Cruz, former Florida governor Jeb Bush and businessman Donald Trump also said they would move the US Embassy to Jerusalem if elected, though Trump would not commit to recognizing Jerusalem as the capital of Israel, a remark that earned him boos at last year’s Republican Jewish Coalition conference.

As for Republican voters living in Israel, Marc Zell does not speak for them all, but as co-chairman of Republicans Abroad Israel and Worldwide Vice President of Republicans Overseas, he has an influential voice and knows many like-minded voters.

Zell gave his personal endorsement – not that of either expat Republican organization – to Rubio earlier this year, and said that he noticed that many Israelis feel the same way.

According to Zell, Rubio is popular among Israelis because he is “extremely knowledgeable about foreign policy. Of all the candidates in either party, he knows the most. His analysis of the situation in the Middle East is spot-on and I think Israelis – and they don’t have to be right-wing [in Israeli politics] – like Rubio because he is in favor of a strong US foreign policy, with an analytically sound basis for understanding the region.

“That’s really what people are attracted to,” he said.

Zell compared Rubio to president John F. Kennedy, as young and “attractive physically and in terms of the freshness of his views and very articulate,” but, referring to family values that Republicans are known to highlight, added: “I think he’s a lot more responsible than JFK, who was a womanizer and had moral problems that Rubio doesn’t have.”
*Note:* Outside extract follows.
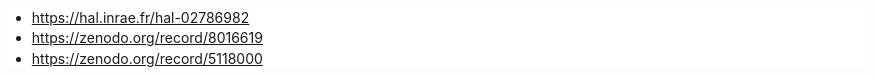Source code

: - https://hal.inrae.fr/hal-02786982
- https://zenodo.org/record/8016619
- https://zenodo.org/record/5118000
Support for Israel is also an advantage Rubio has, Zell explained, saying that the Florida senator does not just talk about Israel, but has a “strategic appreciation for Israel’s role in the region, the alliance between the US and Israel, and the common values we share as democracies in the Judeo-Christian tradition.”

At the same time, Zell said the Republican Party on the whole is closely connected to Israel, “as opposed to the Democratic Party, which is moving to the extreme left.”

Asked why other leading candidates, like Trump and Cruz don’t seem to enjoy the same popularity in Israel, Zell said “they are very populist and demagogic, and Israelis and Jews generally react negatively to those kinds of public figures and personalities, with good reason. We’ve had experience with those types.”